__Work order__. Restate, word for word, each record that follows.

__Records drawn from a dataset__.
....
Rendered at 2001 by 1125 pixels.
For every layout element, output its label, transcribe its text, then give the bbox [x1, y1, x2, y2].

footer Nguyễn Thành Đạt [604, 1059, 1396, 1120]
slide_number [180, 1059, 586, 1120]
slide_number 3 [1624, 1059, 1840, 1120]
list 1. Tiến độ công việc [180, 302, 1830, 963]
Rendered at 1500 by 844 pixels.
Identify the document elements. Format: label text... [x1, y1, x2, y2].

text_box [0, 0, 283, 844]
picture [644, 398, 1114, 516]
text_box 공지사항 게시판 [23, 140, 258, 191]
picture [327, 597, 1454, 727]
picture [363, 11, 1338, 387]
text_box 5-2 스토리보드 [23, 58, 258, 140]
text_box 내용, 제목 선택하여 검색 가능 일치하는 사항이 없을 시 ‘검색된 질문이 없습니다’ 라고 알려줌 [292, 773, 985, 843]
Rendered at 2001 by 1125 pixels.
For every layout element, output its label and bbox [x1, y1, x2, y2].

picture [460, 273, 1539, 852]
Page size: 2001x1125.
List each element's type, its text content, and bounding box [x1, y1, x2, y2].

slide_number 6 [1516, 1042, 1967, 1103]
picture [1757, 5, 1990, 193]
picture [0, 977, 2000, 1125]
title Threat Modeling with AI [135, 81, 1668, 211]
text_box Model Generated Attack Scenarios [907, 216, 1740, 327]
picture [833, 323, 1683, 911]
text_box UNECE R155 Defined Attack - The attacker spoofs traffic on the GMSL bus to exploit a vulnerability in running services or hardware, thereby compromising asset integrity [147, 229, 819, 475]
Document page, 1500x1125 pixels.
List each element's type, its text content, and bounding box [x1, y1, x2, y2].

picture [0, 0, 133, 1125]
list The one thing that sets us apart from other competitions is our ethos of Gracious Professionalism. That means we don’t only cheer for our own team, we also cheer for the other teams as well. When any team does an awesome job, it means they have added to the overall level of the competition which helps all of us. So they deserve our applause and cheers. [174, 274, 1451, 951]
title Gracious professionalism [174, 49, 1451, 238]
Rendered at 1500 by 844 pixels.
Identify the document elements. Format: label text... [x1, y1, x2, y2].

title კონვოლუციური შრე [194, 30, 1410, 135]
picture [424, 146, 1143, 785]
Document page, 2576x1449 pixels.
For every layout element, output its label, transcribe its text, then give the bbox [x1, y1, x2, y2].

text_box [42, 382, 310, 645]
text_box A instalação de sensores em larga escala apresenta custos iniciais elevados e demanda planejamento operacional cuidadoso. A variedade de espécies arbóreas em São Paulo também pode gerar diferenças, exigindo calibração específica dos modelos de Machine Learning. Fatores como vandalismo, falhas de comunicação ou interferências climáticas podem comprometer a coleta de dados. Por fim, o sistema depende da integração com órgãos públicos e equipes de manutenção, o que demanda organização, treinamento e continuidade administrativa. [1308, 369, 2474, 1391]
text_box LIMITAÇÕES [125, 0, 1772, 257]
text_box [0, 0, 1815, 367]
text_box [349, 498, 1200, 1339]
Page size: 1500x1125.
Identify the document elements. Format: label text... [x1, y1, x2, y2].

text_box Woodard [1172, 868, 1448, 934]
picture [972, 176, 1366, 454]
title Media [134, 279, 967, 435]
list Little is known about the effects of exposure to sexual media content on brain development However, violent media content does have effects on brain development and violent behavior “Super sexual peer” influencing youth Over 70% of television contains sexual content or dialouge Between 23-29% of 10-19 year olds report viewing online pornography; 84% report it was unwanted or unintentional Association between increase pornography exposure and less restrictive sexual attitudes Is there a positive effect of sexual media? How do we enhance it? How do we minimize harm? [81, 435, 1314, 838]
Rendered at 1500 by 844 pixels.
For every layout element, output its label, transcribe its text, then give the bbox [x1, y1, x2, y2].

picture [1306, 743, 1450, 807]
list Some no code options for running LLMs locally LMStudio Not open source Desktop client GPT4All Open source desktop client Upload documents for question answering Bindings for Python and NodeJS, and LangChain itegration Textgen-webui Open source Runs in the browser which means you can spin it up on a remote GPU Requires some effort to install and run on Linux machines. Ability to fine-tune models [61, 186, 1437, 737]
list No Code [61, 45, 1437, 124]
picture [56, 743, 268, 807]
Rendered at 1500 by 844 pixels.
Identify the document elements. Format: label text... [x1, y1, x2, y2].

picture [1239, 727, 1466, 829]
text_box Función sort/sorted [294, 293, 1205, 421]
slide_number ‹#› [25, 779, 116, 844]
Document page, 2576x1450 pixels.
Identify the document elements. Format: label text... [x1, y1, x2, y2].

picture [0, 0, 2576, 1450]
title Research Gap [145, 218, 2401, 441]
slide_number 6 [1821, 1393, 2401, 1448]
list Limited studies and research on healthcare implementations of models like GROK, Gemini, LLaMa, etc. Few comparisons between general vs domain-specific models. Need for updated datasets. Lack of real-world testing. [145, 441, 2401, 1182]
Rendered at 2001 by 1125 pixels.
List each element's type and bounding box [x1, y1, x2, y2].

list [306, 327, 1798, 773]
....
__Written solution__.
Rendered at 2001 by 1125 pixels.
For every layout element, output its label, transcribe its text, then give the bbox [x1, y1, x2, y2].

footer Nguyễn Thành Đạt [604, 1059, 1396, 1120]
slide_number [180, 1059, 586, 1120]
slide_number 3 [1624, 1059, 1840, 1120]
list 1. Tiến độ công việc [180, 302, 1830, 963]
Rendered at 1500 by 844 pixels.
Identify the document elements. Format: label text... [x1, y1, x2, y2].

text_box [0, 0, 283, 844]
picture [644, 398, 1114, 516]
text_box 공지사항 게시판 [23, 140, 258, 191]
picture [327, 597, 1454, 727]
picture [363, 11, 1338, 387]
text_box 5-2 스토리보드 [23, 58, 258, 140]
text_box 내용, 제목 선택하여 검색 가능 일치하는 사항이 없을 시 ‘검색된 질문이 없습니다’ 라고 알려줌 [292, 773, 985, 843]
Rendered at 2001 by 1125 pixels.
For every layout element, output its label and bbox [x1, y1, x2, y2].

picture [460, 273, 1539, 852]
Page size: 2001x1125.
List each element's type, its text content, and bounding box [x1, y1, x2, y2].

slide_number 6 [1516, 1042, 1967, 1103]
picture [1757, 5, 1990, 193]
picture [0, 977, 2000, 1125]
title Threat Modeling with AI [135, 81, 1668, 211]
text_box Model Generated Attack Scenarios [907, 216, 1740, 327]
picture [833, 323, 1683, 911]
text_box UNECE R155 Defined Attack - The attacker spoofs traffic on the GMSL bus to exploit a vulnerability in running services or hardware, thereby compromising asset integrity [147, 229, 819, 475]
Document page, 1500x1125 pixels.
List each element's type, its text content, and bounding box [x1, y1, x2, y2].

picture [0, 0, 133, 1125]
list The one thing that sets us apart from other competitions is our ethos of Gracious Professionalism. That means we don’t only cheer for our own team, we also cheer for the other teams as well. When any team does an awesome job, it means they have added to the overall level of the competition which helps all of us. So they deserve our applause and cheers. [174, 274, 1451, 951]
title Gracious professionalism [174, 49, 1451, 238]
Rendered at 1500 by 844 pixels.
Identify the document elements. Format: label text... [x1, y1, x2, y2].

title კონვოლუციური შრე [194, 30, 1410, 135]
picture [424, 146, 1143, 785]
Document page, 2576x1449 pixels.
For every layout element, output its label, transcribe its text, then give the bbox [x1, y1, x2, y2].

text_box [42, 382, 310, 645]
text_box A instalação de sensores em larga escala apresenta custos iniciais elevados e demanda planejamento operacional cuidadoso. A variedade de espécies arbóreas em São Paulo também pode gerar diferenças, exigindo calibração específica dos modelos de Machine Learning. Fatores como vandalismo, falhas de comunicação ou interferências climáticas podem comprometer a coleta de dados. Por fim, o sistema depende da integração com órgãos públicos e equipes de manutenção, o que demanda organização, treinamento e continuidade administrativa. [1308, 369, 2474, 1391]
text_box LIMITAÇÕES [125, 0, 1772, 257]
text_box [0, 0, 1815, 367]
text_box [349, 498, 1200, 1339]
Page size: 1500x1125.
Identify the document elements. Format: label text... [x1, y1, x2, y2].

text_box Woodard [1172, 868, 1448, 934]
picture [972, 176, 1366, 454]
title Media [134, 279, 967, 435]
list Little is known about the effects of exposure to sexual media content on brain development However, violent media content does have effects on brain development and violent behavior “Super sexual peer” influencing youth Over 70% of television contains sexual content or dialouge Between 23-29% of 10-19 year olds report viewing online pornography; 84% report it was unwanted or unintentional Association between increase pornography exposure and less restrictive sexual attitudes Is there a positive effect of sexual media? How do we enhance it? How do we minimize harm? [81, 435, 1314, 838]
Rendered at 1500 by 844 pixels.
For every layout element, output its label, transcribe its text, then give the bbox [x1, y1, x2, y2].

picture [1306, 743, 1450, 807]
list Some no code options for running LLMs locally LMStudio Not open source Desktop client GPT4All Open source desktop client Upload documents for question answering Bindings for Python and NodeJS, and LangChain itegration Textgen-webui Open source Runs in the browser which means you can spin it up on a remote GPU Requires some effort to install and run on Linux machines. Ability to fine-tune models [61, 186, 1437, 737]
list No Code [61, 45, 1437, 124]
picture [56, 743, 268, 807]
Rendered at 1500 by 844 pixels.
Identify the document elements. Format: label text... [x1, y1, x2, y2].

picture [1239, 727, 1466, 829]
text_box Función sort/sorted [294, 293, 1205, 421]
slide_number ‹#› [25, 779, 116, 844]
Document page, 2576x1450 pixels.
Identify the document elements. Format: label text... [x1, y1, x2, y2].

picture [0, 0, 2576, 1450]
title Research Gap [145, 218, 2401, 441]
slide_number 6 [1821, 1393, 2401, 1448]
list Limited studies and research on healthcare implementations of models like GROK, Gemini, LLaMa, etc. Few comparisons between general vs domain-specific models. Need for updated datasets. Lack of real-world testing. [145, 441, 2401, 1182]
Rendered at 2001 by 1125 pixels.
List each element's type and bounding box [x1, y1, x2, y2].

list [306, 327, 1798, 773]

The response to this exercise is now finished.